Our Railway Empire 2 Switch review tries its best to be nice to a foundationally solid train simulator, but the whole rotten business is too hard to overcome.

Railway Empire 2 Switch review - a wide shot of a massive grassy plain with a steam train flying through it below a massive sky.

Our Verdict

Railway Empire 2 is almost definitely a good game on any other platform. But for the same price as beefier competitors, you can get it in a version that looks three decades old. And you wouldn’t know it until you bought it. That sucks.

I like funiculars. My sister used to live in Lyon and there’s a really good one there. I’ve ridden it at least six times. I like the way Richard Ayoade always clings to the word “funicular” when he rides one in Travel Man. I’m also a big fan of buses, especially ones that go long distances. I’m also a big fan of trains. I like to sit at the Anchor & Hope in Clapton and look at trains going by on the bridge by the canal, drinking a pint of Guinness.
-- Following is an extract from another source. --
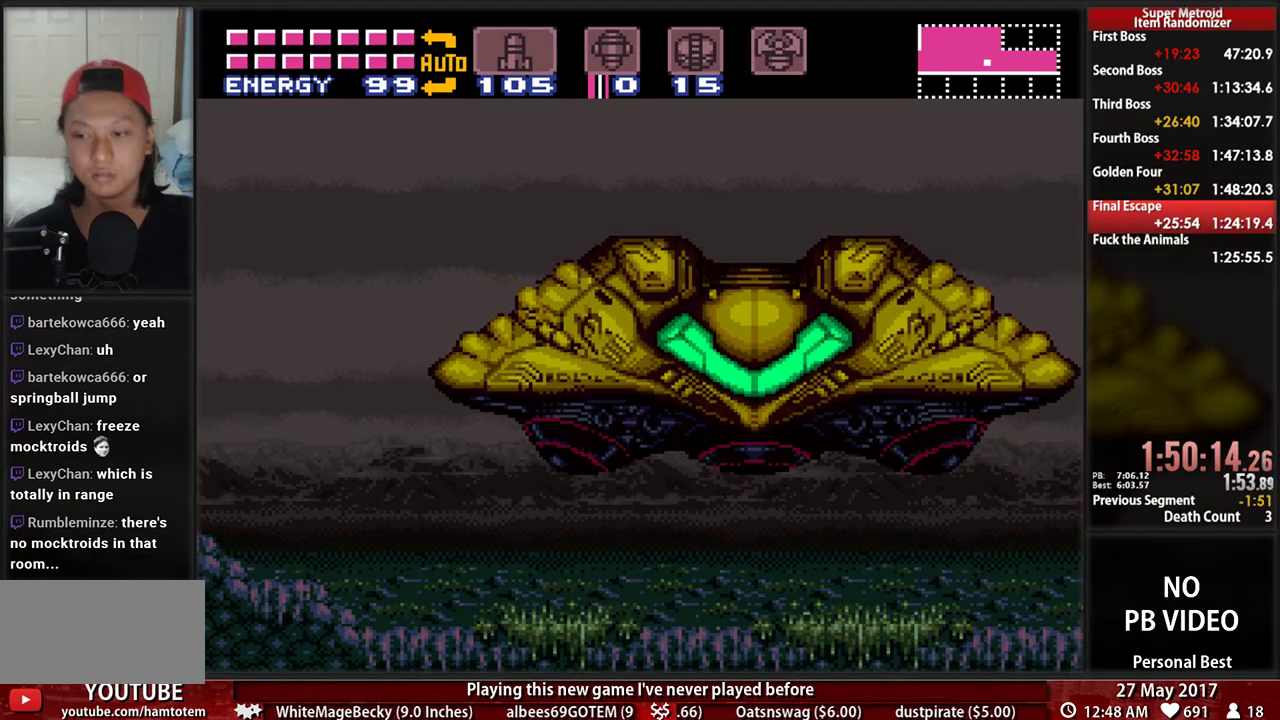
{"buttons": [], "events": [[34, "A", "up"], [103, "A", "down"], [500, "A", "up"]]}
What I’m saying is, I like to look at things. Marvels of engineering are entertaining to look at. It’s part of the reason why I play a lot of Bridge Constructor games and have an obsession with the sort of playset aesthetics you get in Civilization and Total War. It’s really fun to look at stuff doing its clockwork thing, like in Cities: Skylines; some sort of coin-operated playground for the anoraks out there who don’t have floor space.
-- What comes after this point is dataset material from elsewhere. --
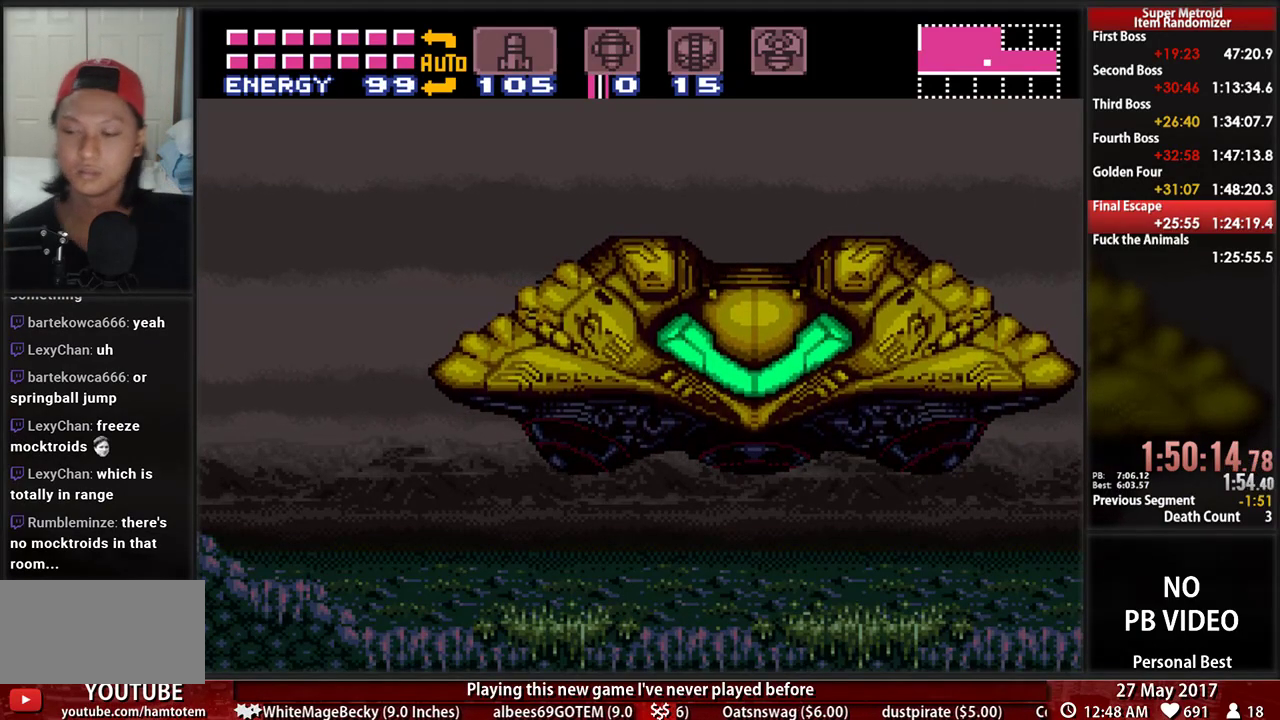
{"buttons": ["A"], "events": [[34, "A", "down"], [172, "A", "up"], [259, "A", "down"], [397, "A", "up"], [466, "A", "down"]]}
So, when I heard about a new train game, I was thrilled at the idea of having it on my Switch ready for some on-the-go action. I thought to myself about how I could make a joke about playing the train game while on an actual train. Wouldn’t that be funny… Well, I didn’t get that far. Because Railway Empire 2 on Nintendo Switch breaks down all my love for looking at stuff at the first hurdle: it’s just really, really ugly.

The best way to start then, is to watch the cinematic trailer down below. If you watch that and get excited, then you’re like me. You get why these games are fun. Building out barren land with networks that behave as they should based on inputs and decisions you make is just a good time when it all looks pretty.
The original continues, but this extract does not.